SUPPLIED INFORMATION Block Start
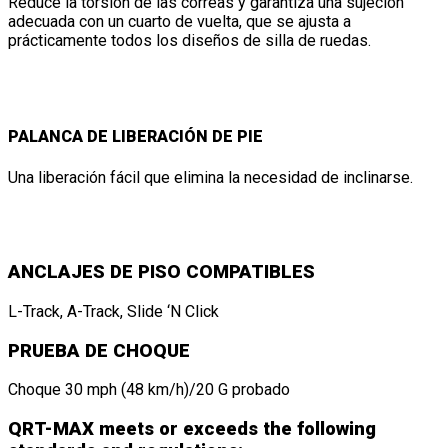
Reduce la torsión de las correas y garantiza una sujeción
adecuada con un cuarto de vuelta, que se ajusta a
prácticamente todos los diseños de silla de ruedas.
PALANCA DE LIBERACIÓN DE PIE
Una liberación fácil que elimina la necesidad de inclinarse.
ANCLAJES DE PISO COMPATIBLES
L-Track, A-Track, Slide ‘N Click
PRUEBA DE CHOQUE
Choque 30 mph (48 km/h)/20 G probado
QRT-MAX meets or exceeds the following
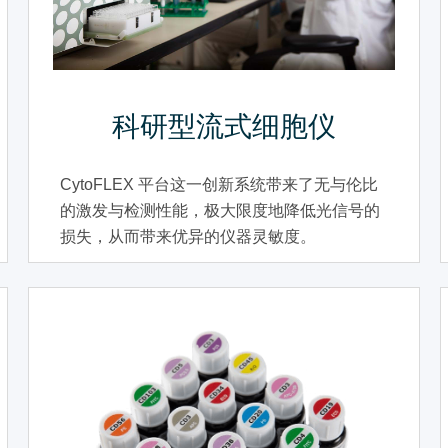
科研型流式细胞仪
CytoFLEX 平台这一创新系统带来了无与伦比
的激发与检测性能，极大限度地降低光信号的
损失，从而带来优异的仪器灵敏度。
SUPPLIED INFORMATION Block End
INSTRUCTIONS TO FOLLOW: Your copy should consist only of the lines from the one containing "PRUEBA DE CHOQUE" through the last line of the entries above, reproduced exactly, without pictures.

WRITTEN SOLUTION:
PRUEBA DE CHOQUE
Choque 30 mph (48 km/h)/20 G probado
QRT-MAX meets or exceeds the following
科研型流式细胞仪
CytoFLEX 平台这一创新系统带来了无与伦比
的激发与检测性能，极大限度地降低光信号的
损失，从而带来优异的仪器灵敏度。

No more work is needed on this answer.